Pourquoi les mesures adoptées nous apparaissent-elles dangereuses ?

Aujourd’hui, plus de la moitié des doctorants étrangers a fait un ou deux ans de master en France avant l’entrée en doctorat. Cela facilite grandement leur intégration dans l’écosystème de recherche français, et permet en retour aux établissements français de
mieux les sélectionner lors de leur admission en doctorat. De plus, coordonner master et doctorat permet aux établissements d’être plus attractifs simultanément dans les deux grands systèmes d’enseignement supérieur du monde (système européen du L.M.D et système anglo-saxon Colleges (Bachelor) et Graduate Schools (PhDs)). Une politique nationale (soutenue notamment par les programmes SFRI et EUR du PIA) a été menée continûment en France depuis plusieurs années pour développer l’articulation entre le master et le doctorat et favoriser l’arrivée d’étudiants étrangers non-européens dès le master plutôt que directement en doctorat.

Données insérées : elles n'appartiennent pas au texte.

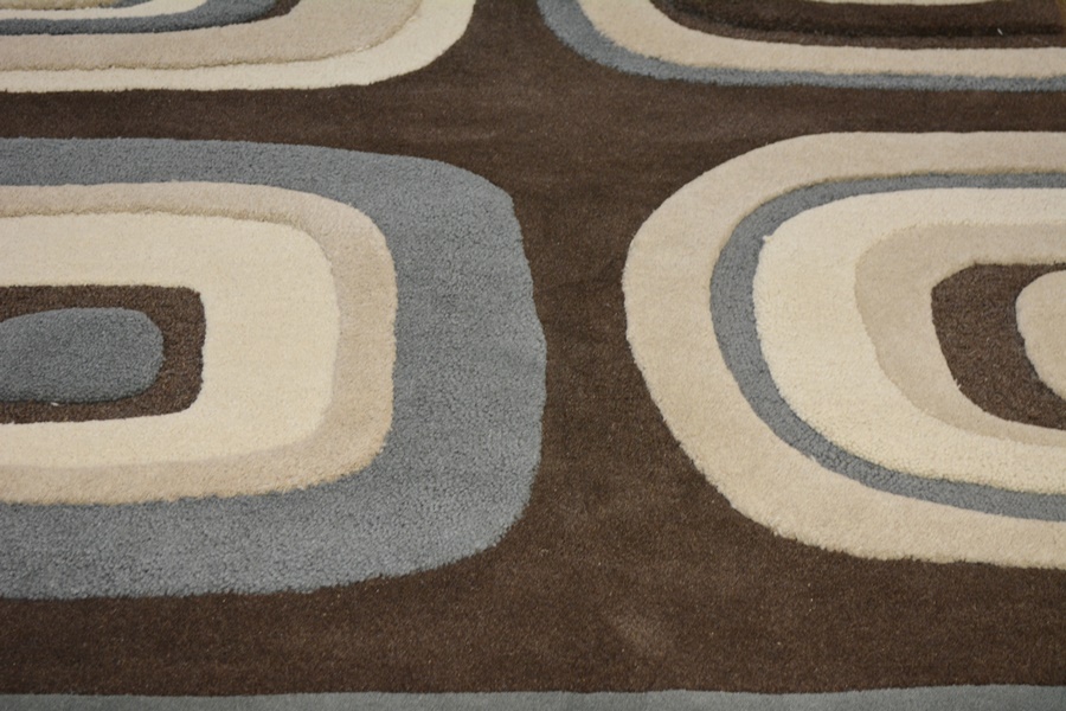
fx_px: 1777
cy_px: 356
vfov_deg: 22.6
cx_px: 533
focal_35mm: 60
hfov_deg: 33.4
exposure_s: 1/60
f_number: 5.3
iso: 720
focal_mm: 40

La disposition du projet de Loi sur l’Immigration qui empêche les établissements d’exempter de droits différenciés les étudiants non européens élève une barrière nouvelle à l’entrée en master et met en péril cette dynamique positive.

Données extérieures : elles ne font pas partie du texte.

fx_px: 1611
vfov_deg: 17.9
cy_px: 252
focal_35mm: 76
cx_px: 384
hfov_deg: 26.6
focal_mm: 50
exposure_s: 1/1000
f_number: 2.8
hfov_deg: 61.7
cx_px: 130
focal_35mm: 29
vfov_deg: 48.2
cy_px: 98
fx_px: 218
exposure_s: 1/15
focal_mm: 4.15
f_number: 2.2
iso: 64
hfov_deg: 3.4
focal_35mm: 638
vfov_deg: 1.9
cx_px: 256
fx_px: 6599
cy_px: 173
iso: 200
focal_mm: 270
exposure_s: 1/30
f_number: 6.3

Il est donc essentiel que les étudiants non-européens qui viennent en master, et pour lesquels la perspective de poursuite en doctorat est réelle, puissent continuer d’être exemptés de paiement de droits d’inscription, ou a minima, que ceux-ci soient compensés par un programme national de bourses d’excellences suffisamment financé.
De plus, cette disposition apparaît totalement contradictoire avec la volonté exprimée par le président de la République dans son discours du 7 décembre, d’être plus attractif pour les talents internationaux et de donner plus d’autonomie aux universités. Celles-ci devraient pouvoir, a minima, développer leur politique internationale et pouvoir l’adosser à une politique d’exemptions adaptées à leurs partenariats et leurs caractéristiques.
Quant à la caution de retour, l’objet semble être de décourager des jeunes diplômés de s'installer en France. Cela est contraire aux valeurs d’universalité et d’ouverture du monde académique. C’est aussi une mesure économiquement contreproductive. La France a besoin de ces jeunes talents formés au plus haut niveau académique, dans tous les domaines que ce soit en sciences et technologie, dans le domaine de la santé ou en sciences humaines et sociales. Il est incompréhensible de les inciter à quitter la France, alors même que nous les avons formés et avons besoin d’eux.
Enfin, les étudiants et doctorants étrangers internationalisent nos universités. Cette ouverture est un des fondements de leur excellence, ainsi qu’un un élément-clé de notre diplomatie scientifique et d’influence. Elle offre aussi une ouverture internationale aux étudiants français, notamment ceux n’ayant pas les moyens de s'offrir une expérience à l'étranger.
Les étudiants français qui partent préparer un diplôme d’enseignement supérieur à l’étranger sont souvent des étudiants particulièrement brillants et qui n’ont pas peur d’ajouter aux défis d’une formation d’enseignement supérieur ceux d’une mobilité internationale et de l’apprentissage d’une langue étrangère. Il en est de même des étudiants étrangers qui viennent faire leurs masters ou leurs doctorats en France. Ce sont les étudiants les plus ambitieux de leurs pays respectifs et souvent les plus brillants. C’est une folie de chercher à les décourager de venir et de rester en France.